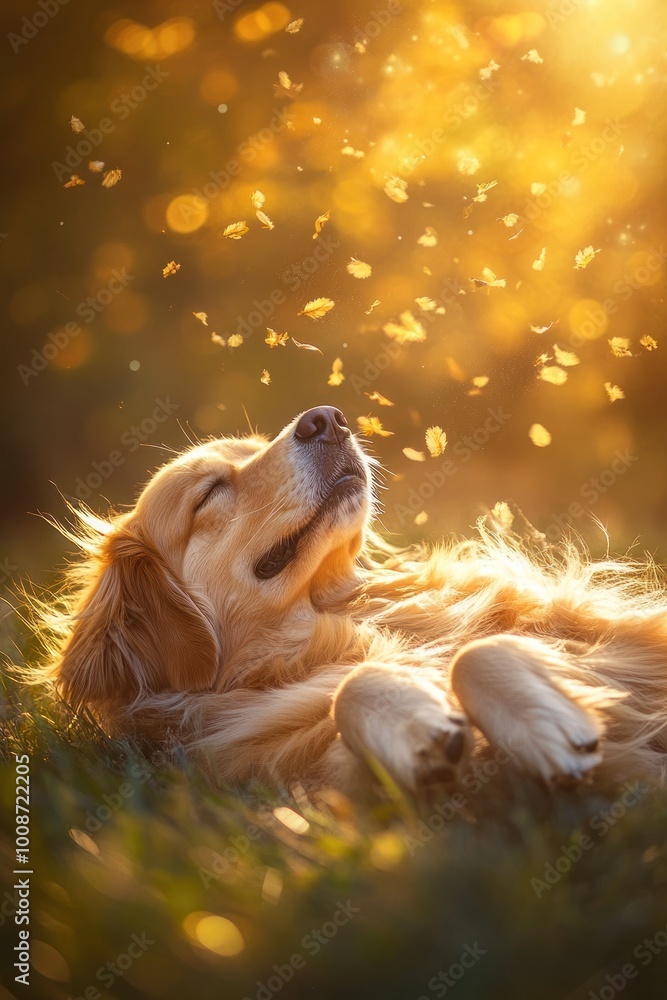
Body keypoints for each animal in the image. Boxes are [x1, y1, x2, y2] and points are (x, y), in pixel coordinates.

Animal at [27, 406, 667, 796]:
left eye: (258, 448)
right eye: (210, 492)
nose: (325, 419)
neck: (336, 618)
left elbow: (478, 648)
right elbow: (370, 685)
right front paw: (424, 729)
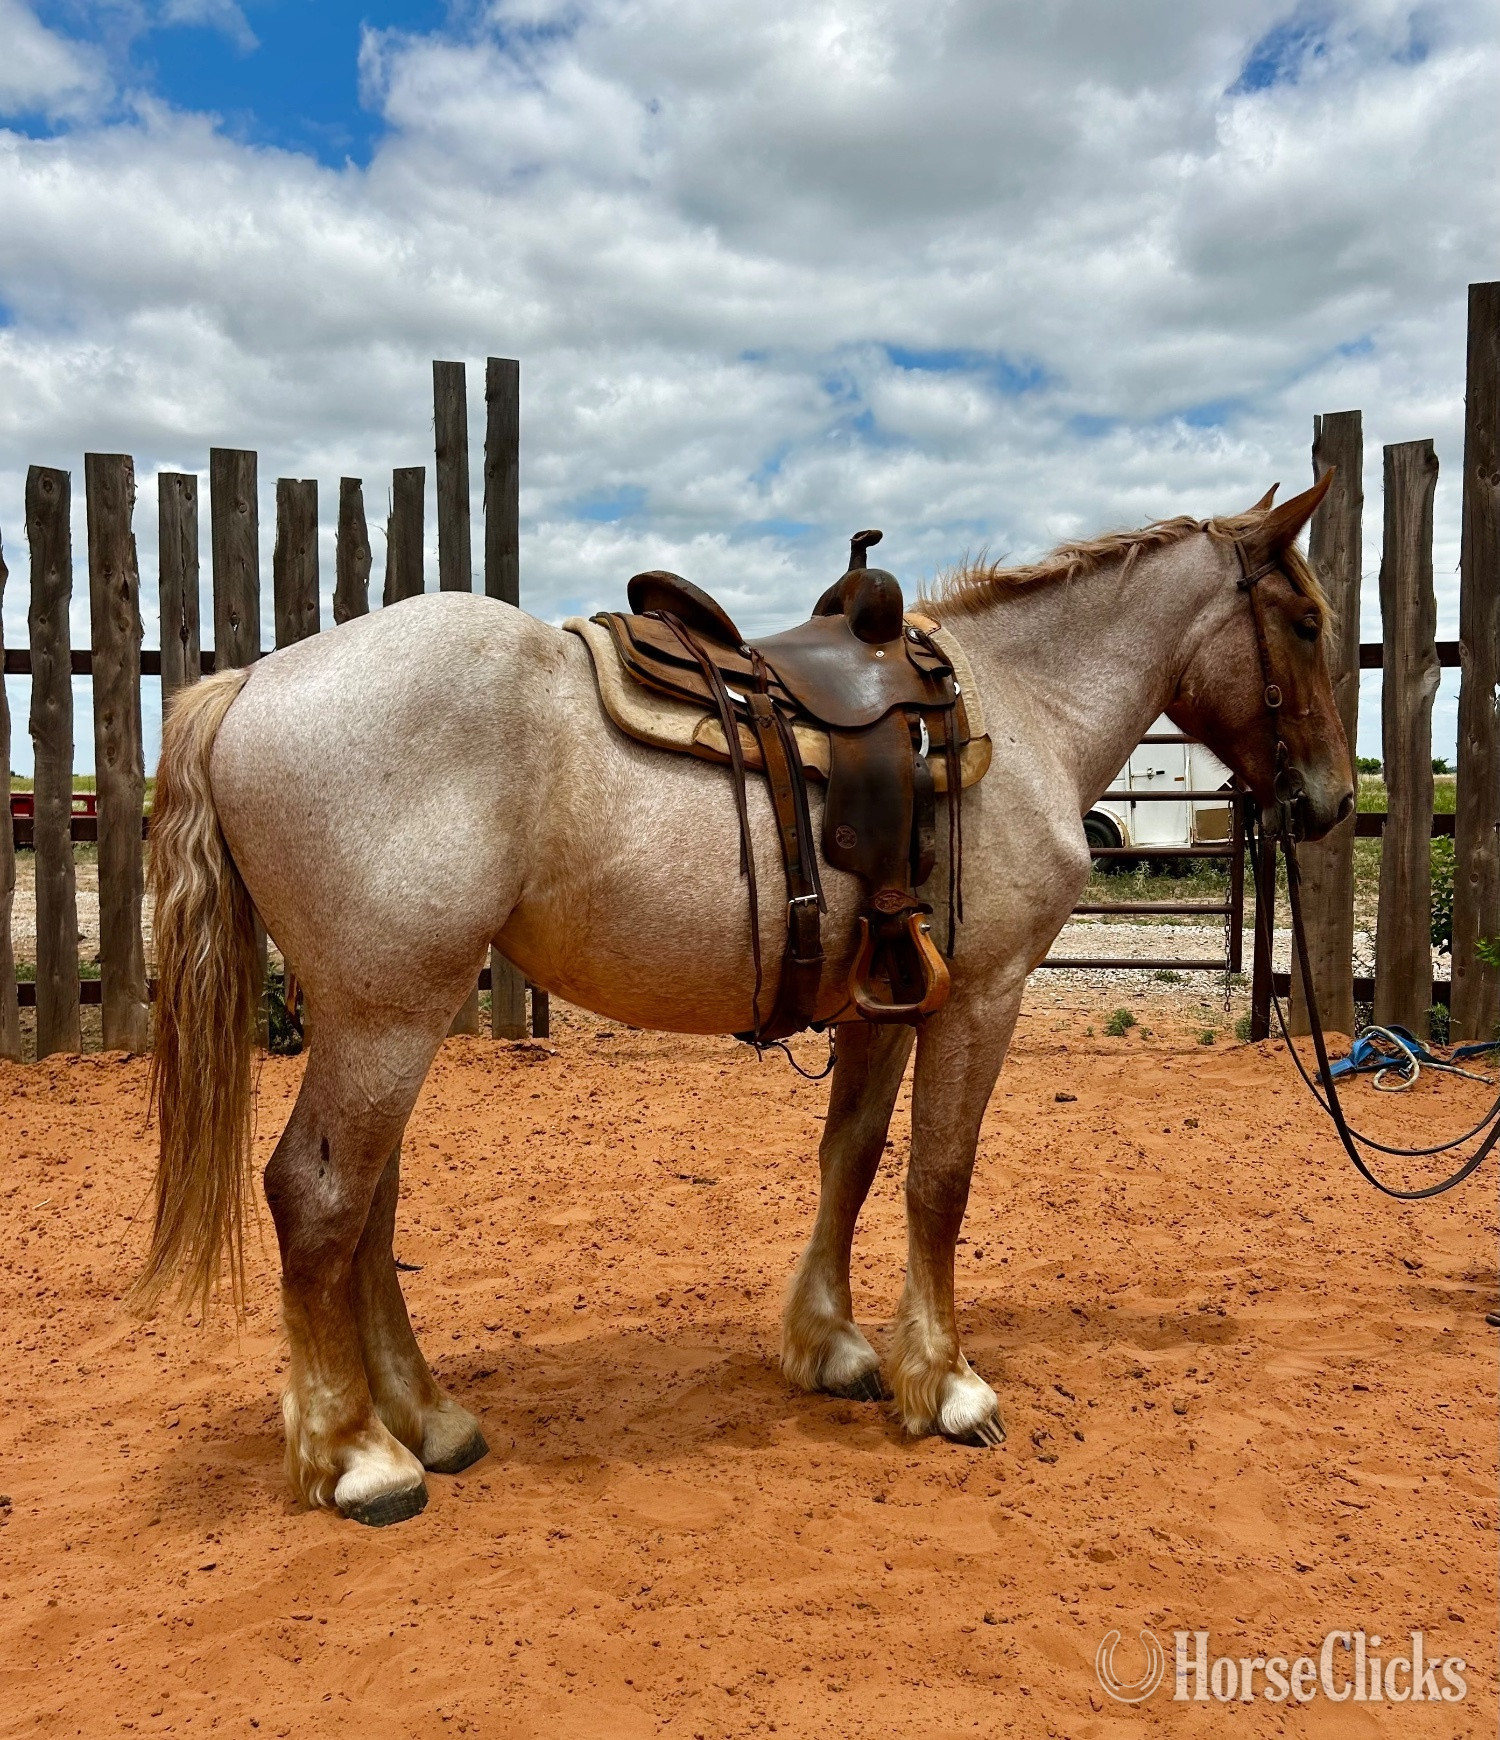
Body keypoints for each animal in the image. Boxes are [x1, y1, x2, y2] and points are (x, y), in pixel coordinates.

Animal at [133, 475, 1351, 1526]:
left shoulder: (883, 1003)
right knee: (319, 1200)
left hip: (386, 1016)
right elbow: (940, 1181)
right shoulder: (981, 997)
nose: (1332, 801)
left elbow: (852, 1159)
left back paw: (427, 1420)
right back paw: (357, 1457)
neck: (1022, 709)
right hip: (387, 1013)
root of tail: (252, 685)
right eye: (1303, 620)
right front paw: (949, 1385)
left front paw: (836, 1349)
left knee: (369, 1208)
-*-*-
From the line containing "nose: (325, 419)" to the final line above, both included, transcribe every line exactly and leave all pictures out.

nose: (325, 419)
neck: (336, 618)
left elbow: (478, 648)
right elbow: (370, 685)
right front paw: (424, 729)
Body keypoints for each animal in the image. Boxes are [x1, y1, x2, y2] and points are (x, y), in pixel coordinates.

Animal at [133, 475, 1351, 1526]:
left shoulder: (883, 1003)
right knee: (319, 1200)
left hip: (386, 1016)
right elbow: (940, 1181)
right shoulder: (981, 997)
nose: (1332, 801)
left elbow: (852, 1159)
left back paw: (427, 1420)
right back paw: (357, 1457)
neck: (1022, 709)
right hip: (387, 1013)
root of tail: (252, 685)
right eye: (1303, 620)
right front paw: (949, 1385)
left front paw: (836, 1349)
left knee: (369, 1208)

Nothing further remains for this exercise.